• **Action item**: Reproduce all the records word for word. Omit images.

[Recorded information — start]

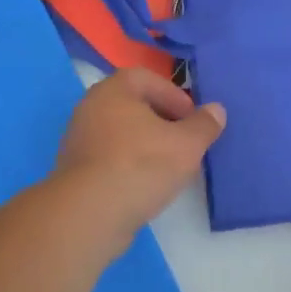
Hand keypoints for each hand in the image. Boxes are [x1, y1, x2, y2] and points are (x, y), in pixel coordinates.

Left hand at [54, 68, 224, 238]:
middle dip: (162, 120)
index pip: (146, 78)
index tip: (192, 119)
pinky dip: (129, 163)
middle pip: (133, 105)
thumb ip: (204, 124)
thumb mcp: (187, 144)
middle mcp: (90, 107)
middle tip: (185, 141)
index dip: (174, 95)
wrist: (89, 214)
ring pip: (121, 133)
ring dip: (146, 143)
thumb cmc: (141, 166)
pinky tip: (146, 184)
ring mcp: (78, 139)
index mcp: (113, 90)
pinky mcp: (74, 170)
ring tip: (170, 165)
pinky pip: (109, 157)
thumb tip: (216, 110)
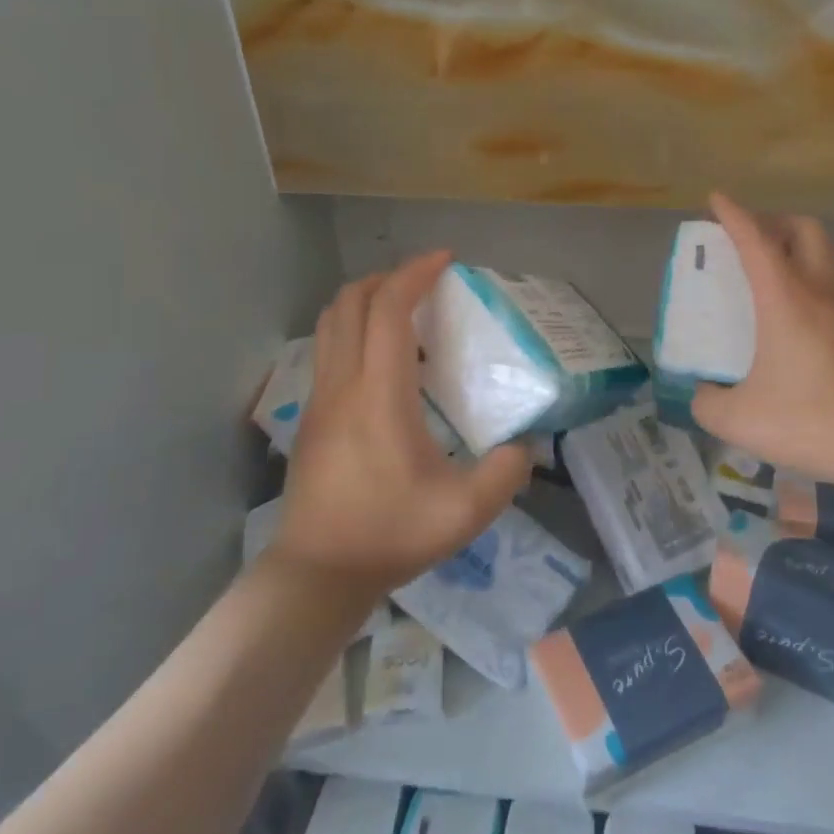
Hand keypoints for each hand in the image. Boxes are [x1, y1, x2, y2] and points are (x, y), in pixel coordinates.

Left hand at [276, 252, 531, 595]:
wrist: (318, 573)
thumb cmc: (390, 535)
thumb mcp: (466, 511)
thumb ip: (506, 473)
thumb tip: (523, 447)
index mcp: (379, 394)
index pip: (389, 309)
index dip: (415, 274)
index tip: (446, 260)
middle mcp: (342, 384)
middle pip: (349, 302)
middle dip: (386, 278)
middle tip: (424, 282)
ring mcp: (319, 399)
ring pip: (330, 324)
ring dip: (364, 302)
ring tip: (404, 313)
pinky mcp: (310, 417)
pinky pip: (328, 351)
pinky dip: (353, 332)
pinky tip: (385, 365)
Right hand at [691, 193, 833, 489]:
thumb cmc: (813, 422)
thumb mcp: (740, 421)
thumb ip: (708, 402)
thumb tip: (704, 391)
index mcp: (786, 299)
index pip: (755, 240)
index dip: (733, 215)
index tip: (716, 199)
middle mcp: (822, 289)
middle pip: (802, 228)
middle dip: (771, 221)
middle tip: (746, 240)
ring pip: (826, 250)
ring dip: (796, 245)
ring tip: (771, 270)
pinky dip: (813, 273)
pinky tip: (799, 310)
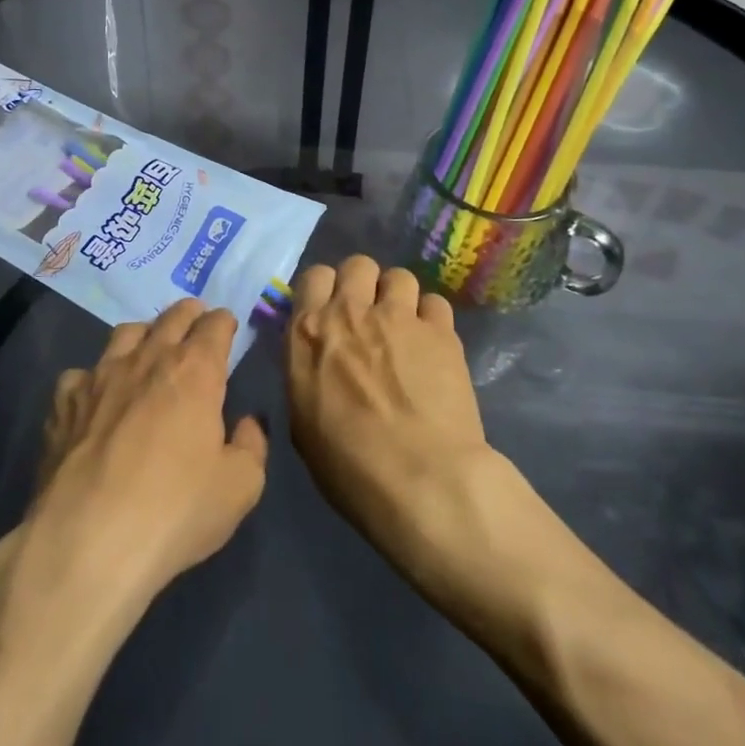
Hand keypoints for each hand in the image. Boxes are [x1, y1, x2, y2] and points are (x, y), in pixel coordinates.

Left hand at [19, 299, 267, 613]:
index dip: (224, 323)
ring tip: (148, 351)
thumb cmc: (175, 510)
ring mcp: (100, 375)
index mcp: (194, 370)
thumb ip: (251, 446)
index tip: (227, 328)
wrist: (88, 540)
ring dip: (144, 335)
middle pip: (172, 316)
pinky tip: (96, 400)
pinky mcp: (64, 401)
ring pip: (126, 333)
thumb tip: (247, 423)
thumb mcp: (240, 487)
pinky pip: (82, 374)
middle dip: (189, 314)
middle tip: (195, 324)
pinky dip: (94, 379)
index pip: (214, 325)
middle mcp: (148, 358)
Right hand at [286, 255, 492, 555]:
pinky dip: (432, 319)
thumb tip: (318, 362)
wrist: (422, 481)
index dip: (325, 291)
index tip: (331, 312)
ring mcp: (399, 316)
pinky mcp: (441, 330)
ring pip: (399, 276)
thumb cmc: (349, 466)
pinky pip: (435, 303)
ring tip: (405, 328)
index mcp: (309, 332)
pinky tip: (433, 345)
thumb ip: (307, 374)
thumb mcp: (303, 421)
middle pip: (357, 265)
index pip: (314, 276)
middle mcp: (351, 311)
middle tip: (369, 316)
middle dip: (363, 284)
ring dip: (399, 297)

[Recorded information — finish]

• **Response box**:
Hand keypoints for each hand in the image. Boxes are [x1, y1, x2, y2] and points are (x, y), in pixel coordinates.

Left hand at [54, 68, 224, 238]:
middle dip: (162, 120)
index pip: (146, 78)
index tip: (192, 119)
pinky dip: (129, 163)
middle pip: (133, 105)
thumb ip: (204, 124)
thumb mcp: (187, 144)
middle mcp: (90, 107)
middle tip: (185, 141)
index dip: (174, 95)
wrist: (89, 214)
ring pip: (121, 133)
ring dip: (146, 143)
thumb cmc: (141, 166)
pinky tip: (146, 184)
ring mcp: (78, 139)
index mcp: (113, 90)
pinky mcp: (74, 170)
ring tip: (170, 165)
pinky pip: (109, 157)
thumb tip: (216, 110)
Hand keypoints for each hand in the image. Boxes are [x1, y1, x2, y2] and points are (x, y), in pixel coordinates.

Left hand at [276, 252, 531, 595]:
wrist: (318, 573)
thumb cmc: (390, 535)
thumb mcp: (466, 511)
thumb ip: (506, 473)
thumb tip: (523, 447)
index mcp: (379, 394)
index pip: (389, 309)
index dip: (415, 274)
index tip: (446, 260)
middle mcp: (342, 384)
middle pip: (349, 302)
middle dip: (386, 278)
middle tip: (424, 282)
ring mcp: (319, 399)
ring pip: (330, 324)
ring dip: (364, 302)
ring tip: (404, 313)
pinky mcp: (310, 417)
pinky pip: (328, 351)
pinky dip: (353, 332)
pinky tip: (385, 365)
Right hand at [691, 193, 833, 489]:
thumb cmc: (813, 422)
thumb mcp: (740, 421)
thumb ip: (708, 402)
thumb tip: (704, 391)
index mcp: (786, 299)
index pip: (755, 240)
index dip: (733, 215)
index tip: (716, 199)
middle mcp: (822, 289)
middle pip: (802, 228)
middle dip: (771, 221)
middle tip: (746, 240)
ring pip: (826, 250)
ring dip: (796, 245)
ring tip: (771, 270)
pinky dip: (813, 273)
pinky tip: (799, 310)
Hand keypoints for each hand in the image. Boxes are [x1, y1, x2, y2] and points are (x, y), in pixel coordinates.

Left hand at [19, 299, 267, 613]:
index dip: (224, 323)
ring tip: (148, 351)
thumb cmc: (175, 510)
ring mcp: (100, 375)
index mcp: (194, 370)
thumb ip: (251, 446)
index tip: (227, 328)
wrist: (88, 540)
ring dip: (144, 335)
middle pip: (172, 316)
pinky tip: (96, 400)
pinky mcp: (64, 401)
ring pip: (126, 333)
thumb tip: (247, 423)
thumb mcp: (240, 487)
pinky pip: (82, 374)
middle dip: (189, 314)
middle tip: (195, 324)
pinky dip: (94, 379)
index pip: (214, 325)
middle mcp: (148, 358)
Right hand at [286, 255, 492, 555]:
pinky dip: (432, 319)
thumb tip: (318, 362)
wrist: (422, 481)
index dip: (325, 291)
index tip: (331, 312)
ring mcp: (399, 316)
pinky mcp: (441, 330)
ring pip: (399, 276)
thumb cmc: (349, 466)
pinky pip: (435, 303)
ring tip: (405, 328)
index mcp: (309, 332)
pinky tip: (433, 345)
thumb ip: (307, 374)
thumb mcp: (303, 421)
middle pip: (357, 265)
index pip: (314, 276)
middle mcp: (351, 311)
middle tip: (369, 316)
middle dip: (363, 284)
ring dip: (399, 297)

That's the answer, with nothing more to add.